Required work ::
Every line below that holds the string "hand" should be copied out.

Exercise data ::
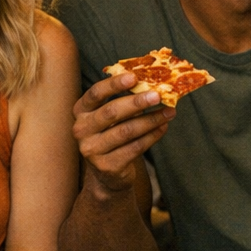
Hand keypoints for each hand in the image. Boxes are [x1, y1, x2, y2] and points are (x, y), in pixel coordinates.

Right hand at [73, 73, 173, 193]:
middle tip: (157, 95)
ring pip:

Finished task ::
Hand keypoints for each hand in the image. Boxes are [x1, y1, x2, y2] and points are (x, y), in pixel coordinates.
Right hand at [73, 73, 173, 193]:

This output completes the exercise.